Cornell University

11/13/2025 | Press release | Distributed by Public on 11/13/2025 09:19

For platforms relying on gig workers, bonuses can be a double-edged sword

In the growing gig economy, where a company's success depends on contractors whose schedules they can't control, businesses often turn to bonuses to lure and retain these workers. But according to new Cornell-led research, bonuses can be a losing strategy for the stakeholders involved in the platform operations.

The researchers' key findings: Not all bonuses are created equal, and the availability of labor dictates which type of bonus is more effective for firms.

Fixed bonuses, also known as subsidies - given as part of the contract - are better for firms when gig workers are plentiful, since there's no need for platforms to compete for workers. But in a tight labor market, contingent bonuses - awarded after a worker provides consistent service over a period of time as a way to obtain and retain workers - are the better choice.

"A few years ago, we started to see ride-sharing platforms like Uber, Lyft and others very intensively offer bonuses to their service providers," said Yao Cui, associate professor of operations, technology and information management in the Cornell SC Johnson College of Business. "And at the same time, we also saw Uber reporting huge profit losses, so it looked like they were actually burning through too much money to overcompensate these drivers. So we were trying to understand the economic driving factors behind these bonuses."

Cui and Li Chen, the Emerson Professor of Manufacturing Management (SC Johnson College), are co-authors of "Bonus Competition in the Gig Economy," published Oct. 9 in the journal Production and Operations Management. Other co-authors are Jingchen Liu, assistant professor of operations management at Renmin University, Beijing; and Amber Xiaoyan Liu, Ph.D. 21, assistant professor of information analytics and operations at Santa Clara University.

Gig workers constitute an increasingly large percentage of the U.S. workforce. In 2022, they represented around 42% of the workforce; by 2028, that figure is expected to be more than 50%.

The gig economy works for both businesses and workers. Firms save costs by not having to compensate independent contractors with benefits such as health insurance. And gigs offer independent contractors the flexibility they likely wouldn't have in a more traditional 9-to-5 job.

But the downside for firms such as TaskRabbit (home repairs), freelancer.com (professional services), and Uber and Lyft (ride-hailing) is the uncertainty regarding workers' availability. Contractors can register with more than one company, and accept work from either.

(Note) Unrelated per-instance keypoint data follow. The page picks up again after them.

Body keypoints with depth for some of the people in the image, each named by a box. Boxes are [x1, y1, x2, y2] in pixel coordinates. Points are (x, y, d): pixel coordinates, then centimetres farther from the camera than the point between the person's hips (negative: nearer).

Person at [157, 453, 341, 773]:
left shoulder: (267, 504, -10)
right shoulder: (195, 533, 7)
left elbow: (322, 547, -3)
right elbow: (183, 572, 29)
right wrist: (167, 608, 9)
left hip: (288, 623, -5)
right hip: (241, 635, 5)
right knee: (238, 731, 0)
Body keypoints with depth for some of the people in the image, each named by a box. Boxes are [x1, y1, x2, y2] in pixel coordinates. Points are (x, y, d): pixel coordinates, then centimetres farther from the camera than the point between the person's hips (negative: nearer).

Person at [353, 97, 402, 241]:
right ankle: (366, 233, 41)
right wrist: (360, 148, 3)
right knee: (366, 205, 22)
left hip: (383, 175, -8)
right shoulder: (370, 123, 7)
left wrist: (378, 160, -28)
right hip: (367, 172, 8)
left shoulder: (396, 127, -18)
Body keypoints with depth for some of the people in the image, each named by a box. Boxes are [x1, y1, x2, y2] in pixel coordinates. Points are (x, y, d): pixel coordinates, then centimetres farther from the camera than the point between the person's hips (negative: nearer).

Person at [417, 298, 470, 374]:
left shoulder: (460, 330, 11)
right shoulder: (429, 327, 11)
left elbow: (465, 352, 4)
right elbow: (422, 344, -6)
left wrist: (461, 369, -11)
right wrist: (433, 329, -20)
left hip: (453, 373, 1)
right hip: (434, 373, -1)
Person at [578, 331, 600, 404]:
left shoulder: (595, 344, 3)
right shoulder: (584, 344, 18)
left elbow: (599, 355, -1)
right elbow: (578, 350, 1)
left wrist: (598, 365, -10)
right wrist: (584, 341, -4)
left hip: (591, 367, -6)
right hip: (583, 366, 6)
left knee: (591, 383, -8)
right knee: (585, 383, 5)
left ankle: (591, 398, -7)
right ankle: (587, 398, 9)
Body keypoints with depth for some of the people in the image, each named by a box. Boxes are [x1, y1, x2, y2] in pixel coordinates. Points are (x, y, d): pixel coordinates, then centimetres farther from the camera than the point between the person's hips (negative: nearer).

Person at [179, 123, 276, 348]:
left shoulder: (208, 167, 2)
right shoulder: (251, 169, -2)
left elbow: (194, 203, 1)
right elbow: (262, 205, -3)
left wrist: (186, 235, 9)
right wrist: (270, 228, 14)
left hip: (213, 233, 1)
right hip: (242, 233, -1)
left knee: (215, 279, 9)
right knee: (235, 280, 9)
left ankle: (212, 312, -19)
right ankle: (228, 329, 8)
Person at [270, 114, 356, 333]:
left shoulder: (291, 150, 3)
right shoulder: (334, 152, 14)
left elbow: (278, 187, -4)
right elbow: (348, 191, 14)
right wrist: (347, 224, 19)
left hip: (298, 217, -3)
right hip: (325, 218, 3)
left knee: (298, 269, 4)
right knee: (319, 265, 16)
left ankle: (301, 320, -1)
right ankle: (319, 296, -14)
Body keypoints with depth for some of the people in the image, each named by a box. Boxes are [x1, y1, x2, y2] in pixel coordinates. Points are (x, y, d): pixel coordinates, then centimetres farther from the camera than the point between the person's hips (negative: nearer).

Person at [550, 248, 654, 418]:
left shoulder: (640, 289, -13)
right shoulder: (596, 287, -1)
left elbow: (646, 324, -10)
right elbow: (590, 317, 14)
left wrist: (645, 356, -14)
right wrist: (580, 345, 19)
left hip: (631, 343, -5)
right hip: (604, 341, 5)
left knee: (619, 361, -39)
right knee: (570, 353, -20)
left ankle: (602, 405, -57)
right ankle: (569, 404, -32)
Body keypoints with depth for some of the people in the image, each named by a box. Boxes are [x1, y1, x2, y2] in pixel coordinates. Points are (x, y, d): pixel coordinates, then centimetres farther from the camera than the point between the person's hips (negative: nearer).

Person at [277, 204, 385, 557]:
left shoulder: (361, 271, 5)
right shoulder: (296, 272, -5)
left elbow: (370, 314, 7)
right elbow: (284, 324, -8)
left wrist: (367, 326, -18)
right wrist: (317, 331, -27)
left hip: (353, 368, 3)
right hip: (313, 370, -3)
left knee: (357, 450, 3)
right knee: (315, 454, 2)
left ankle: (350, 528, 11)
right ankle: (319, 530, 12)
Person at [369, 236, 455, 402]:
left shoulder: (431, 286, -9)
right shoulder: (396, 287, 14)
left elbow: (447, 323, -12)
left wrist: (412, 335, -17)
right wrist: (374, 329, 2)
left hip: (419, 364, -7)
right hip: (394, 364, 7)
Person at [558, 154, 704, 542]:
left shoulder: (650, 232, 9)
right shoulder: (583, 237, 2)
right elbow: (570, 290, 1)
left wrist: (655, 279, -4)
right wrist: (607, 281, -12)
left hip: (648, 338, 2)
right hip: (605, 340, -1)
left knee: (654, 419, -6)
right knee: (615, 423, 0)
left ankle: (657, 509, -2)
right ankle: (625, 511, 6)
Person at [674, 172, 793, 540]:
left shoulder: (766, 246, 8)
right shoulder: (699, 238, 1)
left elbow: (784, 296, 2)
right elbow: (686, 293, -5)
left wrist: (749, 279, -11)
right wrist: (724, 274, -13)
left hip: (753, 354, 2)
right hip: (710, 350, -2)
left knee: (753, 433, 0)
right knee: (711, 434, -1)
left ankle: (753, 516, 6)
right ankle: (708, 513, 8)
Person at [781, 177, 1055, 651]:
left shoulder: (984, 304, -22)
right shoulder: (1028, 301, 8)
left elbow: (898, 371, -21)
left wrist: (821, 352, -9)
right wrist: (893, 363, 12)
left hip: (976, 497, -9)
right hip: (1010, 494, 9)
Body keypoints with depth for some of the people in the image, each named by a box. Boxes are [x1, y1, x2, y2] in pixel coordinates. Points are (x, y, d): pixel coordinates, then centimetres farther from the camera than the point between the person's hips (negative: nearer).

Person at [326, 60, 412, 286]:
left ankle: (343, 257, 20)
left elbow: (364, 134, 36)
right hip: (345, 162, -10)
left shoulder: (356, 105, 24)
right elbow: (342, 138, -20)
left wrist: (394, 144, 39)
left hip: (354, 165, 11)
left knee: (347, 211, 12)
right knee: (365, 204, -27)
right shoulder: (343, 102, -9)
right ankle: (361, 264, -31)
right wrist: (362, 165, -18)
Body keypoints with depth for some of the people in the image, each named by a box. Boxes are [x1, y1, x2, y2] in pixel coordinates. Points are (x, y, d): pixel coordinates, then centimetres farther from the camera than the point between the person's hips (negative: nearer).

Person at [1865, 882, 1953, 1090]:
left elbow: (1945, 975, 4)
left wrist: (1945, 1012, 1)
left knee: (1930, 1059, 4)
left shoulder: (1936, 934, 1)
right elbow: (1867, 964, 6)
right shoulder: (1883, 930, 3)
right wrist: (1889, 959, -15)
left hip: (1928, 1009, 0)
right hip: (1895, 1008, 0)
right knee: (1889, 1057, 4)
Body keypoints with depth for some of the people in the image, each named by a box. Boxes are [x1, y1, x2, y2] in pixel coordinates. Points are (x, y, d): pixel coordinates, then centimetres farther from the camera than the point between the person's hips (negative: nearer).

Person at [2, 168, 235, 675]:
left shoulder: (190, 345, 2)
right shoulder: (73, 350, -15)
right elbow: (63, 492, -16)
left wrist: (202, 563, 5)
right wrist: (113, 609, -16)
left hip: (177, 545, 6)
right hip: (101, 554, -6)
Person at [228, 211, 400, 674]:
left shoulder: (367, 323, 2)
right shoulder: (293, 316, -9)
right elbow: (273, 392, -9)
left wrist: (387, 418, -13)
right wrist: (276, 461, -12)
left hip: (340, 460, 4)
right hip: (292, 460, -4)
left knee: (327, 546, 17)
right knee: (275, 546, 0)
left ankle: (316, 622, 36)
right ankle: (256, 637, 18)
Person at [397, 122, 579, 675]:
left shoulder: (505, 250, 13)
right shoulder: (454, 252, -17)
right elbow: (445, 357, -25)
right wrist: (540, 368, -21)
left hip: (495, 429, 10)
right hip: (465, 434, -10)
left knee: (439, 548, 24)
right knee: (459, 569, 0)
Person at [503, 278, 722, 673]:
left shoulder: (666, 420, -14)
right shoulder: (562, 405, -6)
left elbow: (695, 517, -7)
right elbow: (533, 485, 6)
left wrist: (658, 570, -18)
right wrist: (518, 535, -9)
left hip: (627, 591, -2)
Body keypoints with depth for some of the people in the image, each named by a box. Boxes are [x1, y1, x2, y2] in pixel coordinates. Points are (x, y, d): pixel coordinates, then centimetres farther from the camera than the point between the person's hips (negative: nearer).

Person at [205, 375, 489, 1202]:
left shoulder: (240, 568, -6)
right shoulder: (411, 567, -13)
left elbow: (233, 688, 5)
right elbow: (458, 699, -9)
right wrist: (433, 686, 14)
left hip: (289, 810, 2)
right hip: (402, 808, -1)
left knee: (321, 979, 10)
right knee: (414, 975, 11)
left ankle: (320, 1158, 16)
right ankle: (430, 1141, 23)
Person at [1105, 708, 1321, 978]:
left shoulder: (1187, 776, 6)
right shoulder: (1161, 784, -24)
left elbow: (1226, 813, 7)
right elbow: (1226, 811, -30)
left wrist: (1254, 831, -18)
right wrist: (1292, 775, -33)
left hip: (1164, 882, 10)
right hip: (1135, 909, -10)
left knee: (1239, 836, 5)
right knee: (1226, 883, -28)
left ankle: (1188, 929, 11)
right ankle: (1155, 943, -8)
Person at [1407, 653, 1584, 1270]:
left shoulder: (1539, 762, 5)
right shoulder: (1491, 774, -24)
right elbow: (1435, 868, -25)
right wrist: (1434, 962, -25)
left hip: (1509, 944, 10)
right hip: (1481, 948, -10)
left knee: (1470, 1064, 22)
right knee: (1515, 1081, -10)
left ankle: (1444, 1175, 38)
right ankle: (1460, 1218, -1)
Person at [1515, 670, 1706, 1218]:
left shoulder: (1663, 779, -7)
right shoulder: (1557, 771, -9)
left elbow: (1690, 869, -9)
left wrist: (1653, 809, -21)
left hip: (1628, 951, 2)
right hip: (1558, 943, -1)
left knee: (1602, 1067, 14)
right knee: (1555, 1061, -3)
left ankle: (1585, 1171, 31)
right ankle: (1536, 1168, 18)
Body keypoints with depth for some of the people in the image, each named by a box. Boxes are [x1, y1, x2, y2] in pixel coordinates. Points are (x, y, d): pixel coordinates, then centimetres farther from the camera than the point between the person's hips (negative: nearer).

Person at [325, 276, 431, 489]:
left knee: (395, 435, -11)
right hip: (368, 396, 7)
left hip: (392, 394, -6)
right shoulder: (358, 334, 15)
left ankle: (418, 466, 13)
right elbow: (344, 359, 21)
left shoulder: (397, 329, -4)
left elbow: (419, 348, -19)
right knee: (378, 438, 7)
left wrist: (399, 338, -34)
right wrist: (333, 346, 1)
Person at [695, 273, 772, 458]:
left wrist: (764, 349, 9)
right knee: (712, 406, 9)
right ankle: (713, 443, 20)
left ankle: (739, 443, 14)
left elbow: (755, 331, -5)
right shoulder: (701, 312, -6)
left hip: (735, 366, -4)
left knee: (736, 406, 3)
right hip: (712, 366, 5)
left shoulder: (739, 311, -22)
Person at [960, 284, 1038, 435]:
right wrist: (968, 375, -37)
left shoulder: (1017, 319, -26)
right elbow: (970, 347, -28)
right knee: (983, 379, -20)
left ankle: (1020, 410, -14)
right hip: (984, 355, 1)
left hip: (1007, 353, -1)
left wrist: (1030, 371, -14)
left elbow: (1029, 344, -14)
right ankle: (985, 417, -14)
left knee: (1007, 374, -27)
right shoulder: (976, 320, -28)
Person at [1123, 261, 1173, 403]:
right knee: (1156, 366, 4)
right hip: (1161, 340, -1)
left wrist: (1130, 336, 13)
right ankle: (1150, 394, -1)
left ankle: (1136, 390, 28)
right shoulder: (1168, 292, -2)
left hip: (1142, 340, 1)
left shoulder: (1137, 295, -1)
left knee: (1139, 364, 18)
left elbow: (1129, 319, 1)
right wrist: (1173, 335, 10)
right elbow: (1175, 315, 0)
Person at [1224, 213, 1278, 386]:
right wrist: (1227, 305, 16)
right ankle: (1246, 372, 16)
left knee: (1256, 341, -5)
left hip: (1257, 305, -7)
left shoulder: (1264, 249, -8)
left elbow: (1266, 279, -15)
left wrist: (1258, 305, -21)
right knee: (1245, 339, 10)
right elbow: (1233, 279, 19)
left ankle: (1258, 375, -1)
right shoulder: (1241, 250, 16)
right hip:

For instance, a worker can register with both Uber and Lyft, and accept work from whichever offers a more desirable route on a given day.

For that reason, bonuses are a way to entice and retain contractors.

Whether fixed or contingent, bonuses have often overlooked downsides for the gig economy, they found.

The researchers developed a game-theory model to study platform competition with the two bonus strategies. When workers are plentiful, they found, fixed bonuses improve platform profit by eliminating a "prisoner's dilemma" - the need for firms to overpay to outbid a rival for contractors' services. Each platform has a relatively fixed set of workers from which to choose.

However, workers are worse off, as they ultimately receive lower pay.

"With fixed bonuses, the platform has an alternative way of paying the workers," Cui said, "and the platforms essentially have more flexibility now, because they can decide when to pay using commission and when to pay using bonuses. Overall, it's good for the platforms, because they can always choose the better way - meaning the cheaper way - to pay the workers."

On the other hand, when labor is scarce, a contingent bonus works better because it lures workers and then retains them, as the bonus can only be attained over time. Unfortunately, the platforms cannot avoid the prisoner's dilemma when offering the contingent bonus.

"The uniqueness of this competition is that the workers are independent contractors - they're not your employees," Chen said. "So you have to give them incentive, and you also have to fight off your competitors and fight for customers."

Contingent bonuses also cause operational inefficiency, they found: The attractiveness of a contingent bonus can lead workers to take jobs they might otherwise not take - say, a ride-sharing job with a 10-minute pickup time, as opposed to another with just a five-minute drive - thus reducing the demand-matching efficiency.

"There's this kind of incentive-led friction with these two-sided markets," Chen said, "and we know that whenever you have friction, it's not good for social efficiency."